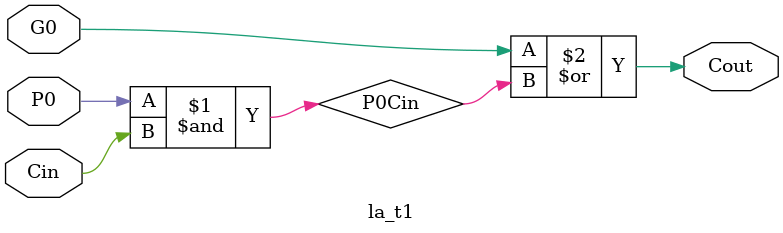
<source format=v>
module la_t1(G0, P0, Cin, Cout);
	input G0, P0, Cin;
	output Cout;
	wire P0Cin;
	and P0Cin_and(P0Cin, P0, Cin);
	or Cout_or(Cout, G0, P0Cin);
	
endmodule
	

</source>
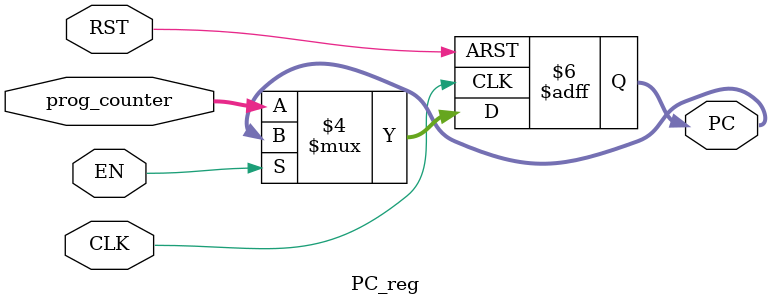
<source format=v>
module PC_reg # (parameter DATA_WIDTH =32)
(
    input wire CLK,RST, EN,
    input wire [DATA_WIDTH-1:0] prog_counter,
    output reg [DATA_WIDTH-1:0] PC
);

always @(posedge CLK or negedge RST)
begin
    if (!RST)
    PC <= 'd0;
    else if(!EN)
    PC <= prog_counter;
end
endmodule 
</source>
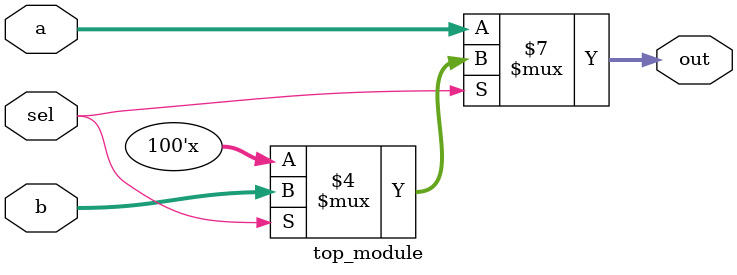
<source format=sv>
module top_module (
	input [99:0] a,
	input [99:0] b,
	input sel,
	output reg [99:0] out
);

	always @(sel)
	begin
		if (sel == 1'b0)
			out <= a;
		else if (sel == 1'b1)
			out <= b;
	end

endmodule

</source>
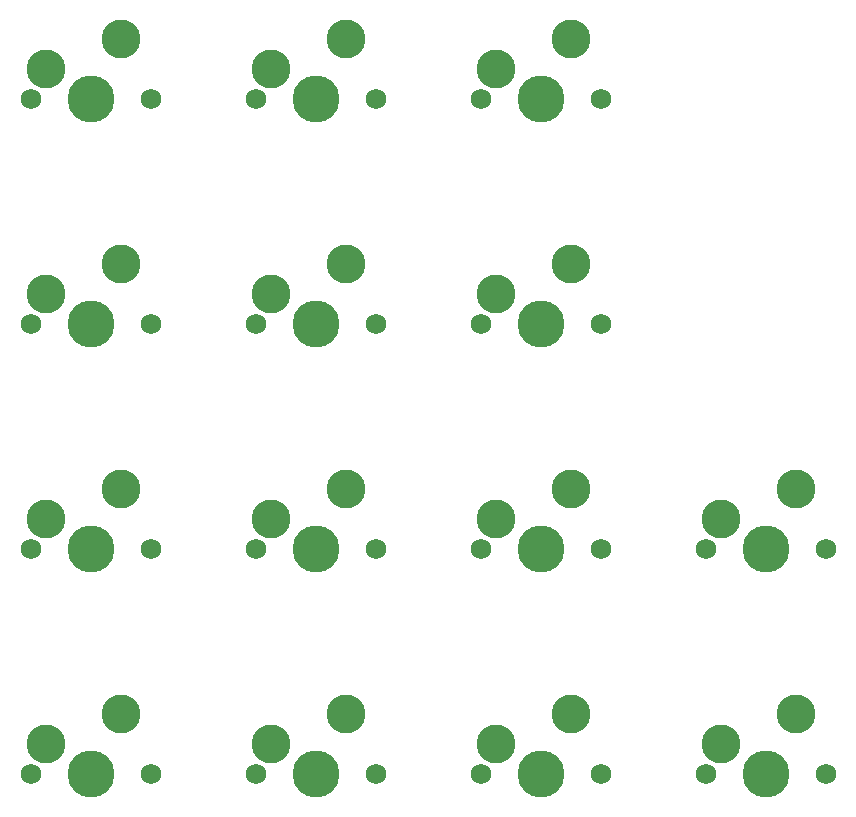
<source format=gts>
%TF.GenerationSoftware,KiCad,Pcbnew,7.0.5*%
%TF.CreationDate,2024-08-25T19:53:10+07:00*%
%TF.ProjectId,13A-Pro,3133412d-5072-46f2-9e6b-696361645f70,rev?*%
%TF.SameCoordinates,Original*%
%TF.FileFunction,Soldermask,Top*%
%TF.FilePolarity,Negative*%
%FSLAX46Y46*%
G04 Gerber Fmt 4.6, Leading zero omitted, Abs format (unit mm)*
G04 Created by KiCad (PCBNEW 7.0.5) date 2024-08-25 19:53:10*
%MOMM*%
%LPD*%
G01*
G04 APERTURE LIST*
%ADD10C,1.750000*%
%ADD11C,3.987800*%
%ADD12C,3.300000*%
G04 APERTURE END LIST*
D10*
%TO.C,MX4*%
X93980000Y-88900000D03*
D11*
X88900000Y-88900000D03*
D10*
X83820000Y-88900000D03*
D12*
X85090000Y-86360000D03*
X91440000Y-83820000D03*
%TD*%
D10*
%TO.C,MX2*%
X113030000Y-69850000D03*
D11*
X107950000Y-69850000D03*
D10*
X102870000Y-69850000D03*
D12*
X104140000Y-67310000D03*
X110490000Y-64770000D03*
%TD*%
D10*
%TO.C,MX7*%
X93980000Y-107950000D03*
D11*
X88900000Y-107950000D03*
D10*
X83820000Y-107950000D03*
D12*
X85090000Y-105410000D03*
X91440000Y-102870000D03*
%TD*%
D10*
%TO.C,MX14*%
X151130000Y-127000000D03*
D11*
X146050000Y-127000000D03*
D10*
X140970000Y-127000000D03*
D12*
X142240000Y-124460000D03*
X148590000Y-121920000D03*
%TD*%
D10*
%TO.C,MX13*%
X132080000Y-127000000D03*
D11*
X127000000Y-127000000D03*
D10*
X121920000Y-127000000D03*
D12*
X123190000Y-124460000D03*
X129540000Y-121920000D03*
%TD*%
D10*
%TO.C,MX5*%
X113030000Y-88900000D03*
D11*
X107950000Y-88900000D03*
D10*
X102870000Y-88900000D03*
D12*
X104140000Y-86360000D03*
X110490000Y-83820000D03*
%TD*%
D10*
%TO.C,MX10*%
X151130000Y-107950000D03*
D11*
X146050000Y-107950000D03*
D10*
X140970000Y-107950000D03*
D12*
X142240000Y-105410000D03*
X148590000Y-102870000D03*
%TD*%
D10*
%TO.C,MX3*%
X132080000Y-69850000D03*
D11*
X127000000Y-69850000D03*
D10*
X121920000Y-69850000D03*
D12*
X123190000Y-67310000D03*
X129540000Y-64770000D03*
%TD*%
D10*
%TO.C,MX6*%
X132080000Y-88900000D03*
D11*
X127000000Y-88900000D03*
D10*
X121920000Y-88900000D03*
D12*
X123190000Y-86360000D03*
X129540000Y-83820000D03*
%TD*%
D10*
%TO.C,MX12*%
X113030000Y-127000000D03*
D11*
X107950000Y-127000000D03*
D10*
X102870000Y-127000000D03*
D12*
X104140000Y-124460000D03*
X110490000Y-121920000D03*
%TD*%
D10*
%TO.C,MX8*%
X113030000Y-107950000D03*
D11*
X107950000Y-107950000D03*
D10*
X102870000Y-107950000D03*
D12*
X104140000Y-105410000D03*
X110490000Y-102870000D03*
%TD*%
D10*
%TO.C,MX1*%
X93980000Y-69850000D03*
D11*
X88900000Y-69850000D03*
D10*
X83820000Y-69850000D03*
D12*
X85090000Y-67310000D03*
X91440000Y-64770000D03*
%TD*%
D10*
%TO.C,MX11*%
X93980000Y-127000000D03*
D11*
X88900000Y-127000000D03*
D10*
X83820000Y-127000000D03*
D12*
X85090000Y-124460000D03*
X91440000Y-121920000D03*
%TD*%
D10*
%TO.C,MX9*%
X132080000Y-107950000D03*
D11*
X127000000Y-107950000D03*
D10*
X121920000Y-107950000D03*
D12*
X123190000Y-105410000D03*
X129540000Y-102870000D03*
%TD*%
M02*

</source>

__________

Task directions:
Show all lines above that contain "APERTURE".

Result for this task:
G04 APERTURE LIST*
G04 APERTURE END LIST*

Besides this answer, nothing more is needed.